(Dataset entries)
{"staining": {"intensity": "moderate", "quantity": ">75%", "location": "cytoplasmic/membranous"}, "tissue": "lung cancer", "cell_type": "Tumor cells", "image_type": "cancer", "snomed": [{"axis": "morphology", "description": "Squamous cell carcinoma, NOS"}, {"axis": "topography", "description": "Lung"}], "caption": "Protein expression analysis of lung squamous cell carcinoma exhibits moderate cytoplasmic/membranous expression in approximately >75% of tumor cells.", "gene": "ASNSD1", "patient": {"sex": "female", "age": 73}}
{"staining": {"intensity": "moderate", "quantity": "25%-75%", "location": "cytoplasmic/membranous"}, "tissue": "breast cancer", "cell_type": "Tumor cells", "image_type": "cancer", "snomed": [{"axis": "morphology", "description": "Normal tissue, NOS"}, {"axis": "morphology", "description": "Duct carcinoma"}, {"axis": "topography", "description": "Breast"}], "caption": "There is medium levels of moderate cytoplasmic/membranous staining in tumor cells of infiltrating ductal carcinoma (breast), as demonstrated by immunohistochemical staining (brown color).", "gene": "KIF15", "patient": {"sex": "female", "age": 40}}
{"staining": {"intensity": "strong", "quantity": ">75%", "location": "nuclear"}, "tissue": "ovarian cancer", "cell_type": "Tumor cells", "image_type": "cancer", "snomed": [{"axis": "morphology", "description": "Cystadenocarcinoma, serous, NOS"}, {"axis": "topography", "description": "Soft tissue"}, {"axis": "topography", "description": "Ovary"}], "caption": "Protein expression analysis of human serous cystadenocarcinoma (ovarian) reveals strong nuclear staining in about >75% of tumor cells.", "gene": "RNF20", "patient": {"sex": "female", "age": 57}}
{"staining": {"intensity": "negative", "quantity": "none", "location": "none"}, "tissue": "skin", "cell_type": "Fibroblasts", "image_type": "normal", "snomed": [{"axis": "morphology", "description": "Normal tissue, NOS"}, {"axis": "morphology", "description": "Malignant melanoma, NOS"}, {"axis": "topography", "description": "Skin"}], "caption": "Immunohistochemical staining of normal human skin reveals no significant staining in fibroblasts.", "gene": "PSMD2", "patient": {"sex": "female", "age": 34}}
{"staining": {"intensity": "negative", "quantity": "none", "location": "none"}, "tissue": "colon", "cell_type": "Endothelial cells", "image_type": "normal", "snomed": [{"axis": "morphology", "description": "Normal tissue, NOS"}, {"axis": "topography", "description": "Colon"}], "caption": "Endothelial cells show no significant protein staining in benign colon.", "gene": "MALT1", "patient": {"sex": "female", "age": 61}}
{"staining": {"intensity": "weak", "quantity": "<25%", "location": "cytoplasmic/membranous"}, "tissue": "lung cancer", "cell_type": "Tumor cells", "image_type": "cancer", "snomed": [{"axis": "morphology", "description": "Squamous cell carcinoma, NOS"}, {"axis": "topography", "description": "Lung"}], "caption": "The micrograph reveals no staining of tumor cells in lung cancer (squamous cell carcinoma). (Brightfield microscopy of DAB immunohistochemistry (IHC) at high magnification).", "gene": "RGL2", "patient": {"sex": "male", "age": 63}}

- **About this task**: Every entry should be output exactly as written, please.

- **Task solution**:
{"staining": {"intensity": "moderate", "quantity": ">75%", "location": "cytoplasmic/membranous"}, "tissue": "lung cancer", "cell_type": "Tumor cells", "image_type": "cancer", "snomed": [{"axis": "morphology", "description": "Squamous cell carcinoma, NOS"}, {"axis": "topography", "description": "Lung"}], "caption": "Protein expression analysis of lung squamous cell carcinoma exhibits moderate cytoplasmic/membranous expression in approximately >75% of tumor cells.", "gene": "ASNSD1", "patient": {"sex": "female", "age": 73}}
{"staining": {"intensity": "moderate", "quantity": "25%-75%", "location": "cytoplasmic/membranous"}, "tissue": "breast cancer", "cell_type": "Tumor cells", "image_type": "cancer", "snomed": [{"axis": "morphology", "description": "Normal tissue, NOS"}, {"axis": "morphology", "description": "Duct carcinoma"}, {"axis": "topography", "description": "Breast"}], "caption": "There is medium levels of moderate cytoplasmic/membranous staining in tumor cells of infiltrating ductal carcinoma (breast), as demonstrated by immunohistochemical staining (brown color).", "gene": "KIF15", "patient": {"sex": "female", "age": 40}}
{"staining": {"intensity": "strong", "quantity": ">75%", "location": "nuclear"}, "tissue": "ovarian cancer", "cell_type": "Tumor cells", "image_type": "cancer", "snomed": [{"axis": "morphology", "description": "Cystadenocarcinoma, serous, NOS"}, {"axis": "topography", "description": "Soft tissue"}, {"axis": "topography", "description": "Ovary"}], "caption": "Protein expression analysis of human serous cystadenocarcinoma (ovarian) reveals strong nuclear staining in about >75% of tumor cells.", "gene": "RNF20", "patient": {"sex": "female", "age": 57}}
{"staining": {"intensity": "negative", "quantity": "none", "location": "none"}, "tissue": "skin", "cell_type": "Fibroblasts", "image_type": "normal", "snomed": [{"axis": "morphology", "description": "Normal tissue, NOS"}, {"axis": "morphology", "description": "Malignant melanoma, NOS"}, {"axis": "topography", "description": "Skin"}], "caption": "Immunohistochemical staining of normal human skin reveals no significant staining in fibroblasts.", "gene": "PSMD2", "patient": {"sex": "female", "age": 34}}
{"staining": {"intensity": "negative", "quantity": "none", "location": "none"}, "tissue": "colon", "cell_type": "Endothelial cells", "image_type": "normal", "snomed": [{"axis": "morphology", "description": "Normal tissue, NOS"}, {"axis": "topography", "description": "Colon"}], "caption": "Endothelial cells show no significant protein staining in benign colon.", "gene": "MALT1", "patient": {"sex": "female", "age": 61}}
{"staining": {"intensity": "weak", "quantity": "<25%", "location": "cytoplasmic/membranous"}, "tissue": "lung cancer", "cell_type": "Tumor cells", "image_type": "cancer", "snomed": [{"axis": "morphology", "description": "Squamous cell carcinoma, NOS"}, {"axis": "topography", "description": "Lung"}], "caption": "The micrograph reveals no staining of tumor cells in lung cancer (squamous cell carcinoma). (Brightfield microscopy of DAB immunohistochemistry (IHC) at high magnification).", "gene": "RGL2", "patient": {"sex": "male", "age": 63}}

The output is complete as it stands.